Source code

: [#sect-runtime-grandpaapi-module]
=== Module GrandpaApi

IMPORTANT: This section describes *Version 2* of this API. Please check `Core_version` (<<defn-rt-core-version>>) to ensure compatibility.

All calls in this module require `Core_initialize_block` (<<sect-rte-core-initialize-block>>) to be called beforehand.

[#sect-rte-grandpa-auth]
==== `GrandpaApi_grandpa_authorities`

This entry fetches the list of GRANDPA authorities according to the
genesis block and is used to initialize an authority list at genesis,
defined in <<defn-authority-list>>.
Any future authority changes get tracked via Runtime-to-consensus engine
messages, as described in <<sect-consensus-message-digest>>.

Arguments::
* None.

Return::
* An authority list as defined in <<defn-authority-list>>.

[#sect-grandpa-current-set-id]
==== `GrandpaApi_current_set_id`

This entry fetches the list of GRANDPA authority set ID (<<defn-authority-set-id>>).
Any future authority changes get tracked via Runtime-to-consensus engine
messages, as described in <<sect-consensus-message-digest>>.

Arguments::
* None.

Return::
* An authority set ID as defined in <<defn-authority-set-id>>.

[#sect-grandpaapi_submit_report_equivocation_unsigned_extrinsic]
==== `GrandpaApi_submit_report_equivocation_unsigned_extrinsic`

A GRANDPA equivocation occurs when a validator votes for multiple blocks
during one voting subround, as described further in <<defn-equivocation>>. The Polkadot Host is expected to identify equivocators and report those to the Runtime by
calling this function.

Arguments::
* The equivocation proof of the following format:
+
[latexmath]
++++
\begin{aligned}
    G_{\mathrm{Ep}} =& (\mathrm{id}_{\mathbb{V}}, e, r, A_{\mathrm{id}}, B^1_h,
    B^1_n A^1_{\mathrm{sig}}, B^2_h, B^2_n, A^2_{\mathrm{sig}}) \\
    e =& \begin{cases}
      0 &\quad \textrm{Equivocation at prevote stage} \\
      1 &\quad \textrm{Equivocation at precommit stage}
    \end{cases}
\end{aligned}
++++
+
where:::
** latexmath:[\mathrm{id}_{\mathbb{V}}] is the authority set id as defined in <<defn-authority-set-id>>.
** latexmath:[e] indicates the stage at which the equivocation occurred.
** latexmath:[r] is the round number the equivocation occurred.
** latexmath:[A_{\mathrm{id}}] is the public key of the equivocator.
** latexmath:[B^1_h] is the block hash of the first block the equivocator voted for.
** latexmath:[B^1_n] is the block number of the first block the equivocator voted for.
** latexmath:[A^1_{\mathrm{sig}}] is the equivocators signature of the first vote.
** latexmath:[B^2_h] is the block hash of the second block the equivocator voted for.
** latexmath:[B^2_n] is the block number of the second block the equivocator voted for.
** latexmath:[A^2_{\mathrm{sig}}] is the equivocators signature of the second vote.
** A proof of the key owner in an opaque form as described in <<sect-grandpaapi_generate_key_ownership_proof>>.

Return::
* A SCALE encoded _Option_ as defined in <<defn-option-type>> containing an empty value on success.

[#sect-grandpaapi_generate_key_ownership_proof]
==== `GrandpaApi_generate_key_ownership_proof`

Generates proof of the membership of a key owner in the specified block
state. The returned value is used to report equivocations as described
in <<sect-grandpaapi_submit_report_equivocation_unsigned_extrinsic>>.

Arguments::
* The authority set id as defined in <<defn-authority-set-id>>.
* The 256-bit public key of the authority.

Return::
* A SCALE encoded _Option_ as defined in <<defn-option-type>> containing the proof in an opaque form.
※
* EXERCISE BRIEF:
If a line in the data holds the string "type", copy that line.

* EXERCISE RESULT:
* A SCALE encoded _Option_ as defined in <<defn-option-type>> containing an empty value on success.
* A SCALE encoded _Option_ as defined in <<defn-option-type>> containing the proof in an opaque form.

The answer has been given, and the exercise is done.